What the exercise asks: Every line below that holds the word "infection" must be listed.

Records to use:
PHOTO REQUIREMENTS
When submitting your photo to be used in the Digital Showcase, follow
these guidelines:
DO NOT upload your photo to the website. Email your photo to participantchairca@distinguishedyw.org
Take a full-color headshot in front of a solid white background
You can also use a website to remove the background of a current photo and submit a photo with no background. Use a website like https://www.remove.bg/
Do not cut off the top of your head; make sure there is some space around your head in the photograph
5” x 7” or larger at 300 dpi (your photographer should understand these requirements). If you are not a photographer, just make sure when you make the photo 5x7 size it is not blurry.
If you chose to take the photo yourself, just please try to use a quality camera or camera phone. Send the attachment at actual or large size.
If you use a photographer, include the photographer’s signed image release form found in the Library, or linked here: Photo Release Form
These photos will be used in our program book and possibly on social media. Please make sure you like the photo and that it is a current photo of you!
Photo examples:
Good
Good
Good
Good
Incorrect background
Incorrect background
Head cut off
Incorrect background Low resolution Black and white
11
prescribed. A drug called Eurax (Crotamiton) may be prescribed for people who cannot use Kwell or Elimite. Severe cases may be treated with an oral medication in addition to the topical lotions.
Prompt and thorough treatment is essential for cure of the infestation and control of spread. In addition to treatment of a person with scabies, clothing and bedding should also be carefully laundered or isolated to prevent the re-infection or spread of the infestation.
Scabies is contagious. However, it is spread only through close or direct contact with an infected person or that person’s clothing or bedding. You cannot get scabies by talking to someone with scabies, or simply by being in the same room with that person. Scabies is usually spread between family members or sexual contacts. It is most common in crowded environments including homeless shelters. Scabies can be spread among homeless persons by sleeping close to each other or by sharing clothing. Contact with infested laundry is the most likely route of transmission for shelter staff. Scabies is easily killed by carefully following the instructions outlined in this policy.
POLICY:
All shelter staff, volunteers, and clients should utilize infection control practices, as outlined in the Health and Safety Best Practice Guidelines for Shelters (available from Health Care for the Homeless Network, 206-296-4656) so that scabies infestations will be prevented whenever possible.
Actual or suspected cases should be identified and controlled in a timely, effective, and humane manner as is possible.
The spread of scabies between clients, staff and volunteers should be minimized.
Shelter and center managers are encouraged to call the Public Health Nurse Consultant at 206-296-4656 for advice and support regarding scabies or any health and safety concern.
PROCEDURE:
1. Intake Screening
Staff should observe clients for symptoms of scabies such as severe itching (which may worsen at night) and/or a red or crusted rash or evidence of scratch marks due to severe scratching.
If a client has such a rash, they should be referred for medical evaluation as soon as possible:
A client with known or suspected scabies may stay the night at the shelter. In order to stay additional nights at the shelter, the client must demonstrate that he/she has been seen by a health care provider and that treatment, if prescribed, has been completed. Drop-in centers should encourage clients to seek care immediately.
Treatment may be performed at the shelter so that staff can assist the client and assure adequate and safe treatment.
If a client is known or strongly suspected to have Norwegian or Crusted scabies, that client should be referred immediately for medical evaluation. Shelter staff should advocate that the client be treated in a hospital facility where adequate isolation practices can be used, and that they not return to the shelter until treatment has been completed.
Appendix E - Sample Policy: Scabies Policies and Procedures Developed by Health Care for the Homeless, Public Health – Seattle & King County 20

Solved problem:
Prompt and thorough treatment is essential for cure of the infestation and control of spread. In addition to treatment of a person with scabies, clothing and bedding should also be carefully laundered or isolated to prevent the re-infection or spread of the infestation.
All shelter staff, volunteers, and clients should utilize infection control practices, as outlined in the Health and Safety Best Practice Guidelines for Shelters (available from Health Care for the Homeless Network, 206-296-4656) so that scabies infestations will be prevented whenever possible.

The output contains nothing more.